Hadhnri’s aging day would come soon after, and so, I supposed, would mine. The world would not open up to me, though. The Ene would not carry me away, its waters silver as a belly-up fish beneath the sun. Though my fingertips brushed the leather of Gunni’s one-day hilt, it was the collar on my neck I felt. My throat scraped against it. It was possible, yes, that on my aging day, Pedhri Clan Aradoc would offer me a place within the clan. If he deemed me worthy. I doubted he could forget where I came from. I was not sure if I could either. For Hadhnri’s sake, though? Perhaps.
“Yes.” Hadhnri’s eyes dropped to my collar, also, or maybe to my lips.
I sat and traced the shapes that came to my mind, where I would cut for the leather, the proportions for suppleness without slack. I closed my eyes and saw the design that would suit my foster brother. Gunni thought himself a wolf, but he was too kind for that, his smile too easy. I thought of Ha’Blue and her flopping ears, chasing waterfowl or curled by the fire. I thought of the shapes that would flow around her, balancing the movement about the hilt. I took the wet cloth and wiped the leather until it was damp but not soaked. I picked up the dullest awl and held it over the leather.
I turned to Hadhnri. “Do you want me to—?”
Her lips were parted as she watched me, and heart-flush burned my cheeks anew. “Yes. I trust you.”
“If you don’t like it, we can start over.”
“I will like it.”
Shyly, I traced the design in my mind’s eye onto the wet leather, light as I could. I paused to assess my handiwork: in the thin strip, a hound head with a lolling tongue and ready ears. It was small; it had to be, to fit the flat handle. On the other side, the birds and the rabbits.
“Can you tool something that tight?” I asked Hadhnri. She was the true leatherworker. I only had the eye, not the hands. “And the lacing, here?”
She smiled at me, then brushed her fingers over theshallow grooves. I shivered as if she’d run her fingers over my skin.
“If you can see it,” she said, “I can make it.”
I began to trace the rest, my belly warm and my chest full, but Hadhnri spoke again.

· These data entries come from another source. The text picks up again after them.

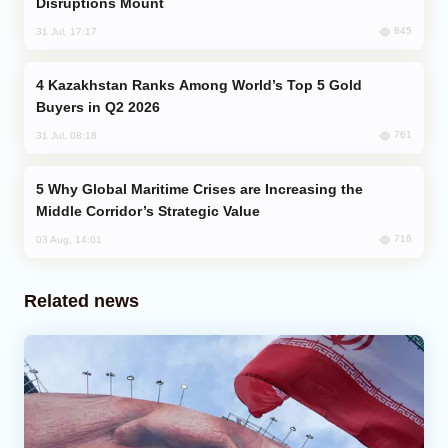
Disruptions Mount
845
31 Jul, 17:17
Kazakhstan Ranks Among World’s Top 5 Gold
Buyers in Q2 2026
761
31 Jul, 08:18
Why Global Maritime Crises are Increasing the
Middle Corridor’s Strategic Value
716
03 Aug, 14:01
Related news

“Feinur gave me a lock of hair.” With her elbow on the table, she faced me, sitting astride the bench as she would a horse.
I froze, my tool hovering over the leather. Feinur was the weaver’s apprentice, tall and rangy, with an easy smile and a flop of thick, dark curls that he held back with a leather thong when he worked. I looked to her hands, half expecting to see the snipped curls.

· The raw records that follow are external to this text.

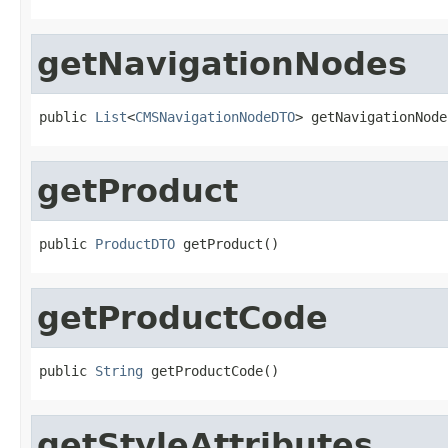
getNavigationNodes
public 
List
<
CMSNavigationNodeDTO
> getNavigationNode
getProduct
public 
ProductDTO
 getProduct()
getProductCode
public 
String
 getProductCode()
getStyleAttributes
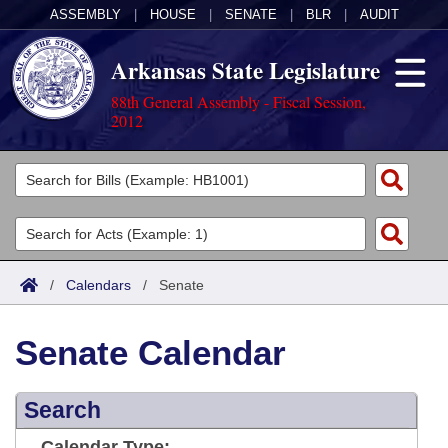
ASSEMBLY
|
HOUSE
|
SENATE
|
BLR
|
AUDIT
Arkansas State Legislature
88th General Assembly - Fiscal Session,
2012
Legislators
List All
Committees
Joint
Acts
Search
/
Calendars
/
Senate
Search by Range
Bills
Senate
District Finder
Senate Calendar
Search by Range
Calendars
Advanced Search
House
Meetings and Events
Arkansas Law
Advanced Search
Search
Code Sections Amended
Task Force
Arkansas Code and Constitution of 1874
Budget
Calendar Type:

Hadhnri’s fist clenched around nothing.
“Will you give him one back?” The warmth in my belly curdled until I felt queasy.
“Should I?”
She held me with her eyes, asking a question I knew only one answer to.

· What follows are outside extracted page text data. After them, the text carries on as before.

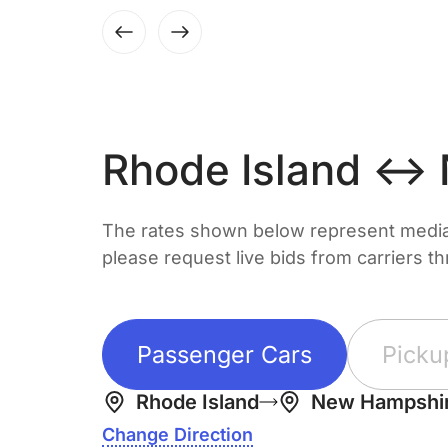
Rhode Island ↔
The rates shown below represent median 
please request live bids from carriers t
Passenger Cars
Picku
Rhode Island
New Hampshi
Change Direction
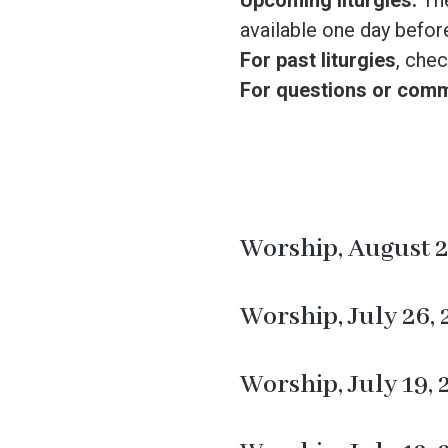
Upcoming liturgies:
The
available one day before
For past liturgies
, chec
For questions or com
Worship, August 2
Worship, July 26,
Worship, July 19,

“We can’t.” I swallowed, my throat thick as mud. “Aradoc-Father. He said that if I touch you—”
“On my aging day, I can go where I please. With whom I please.” Hadhnri paused, biting her lip. Then, her voice rose, hopefully: “Or sooner? After Gunni’s aging day.”
My hand went to my neck. To the leather there, solid and warm. My second layer of skin. “No one in all the clans will remove this. They’ll know me.”
“Clan Fein, then. We will go to your people.”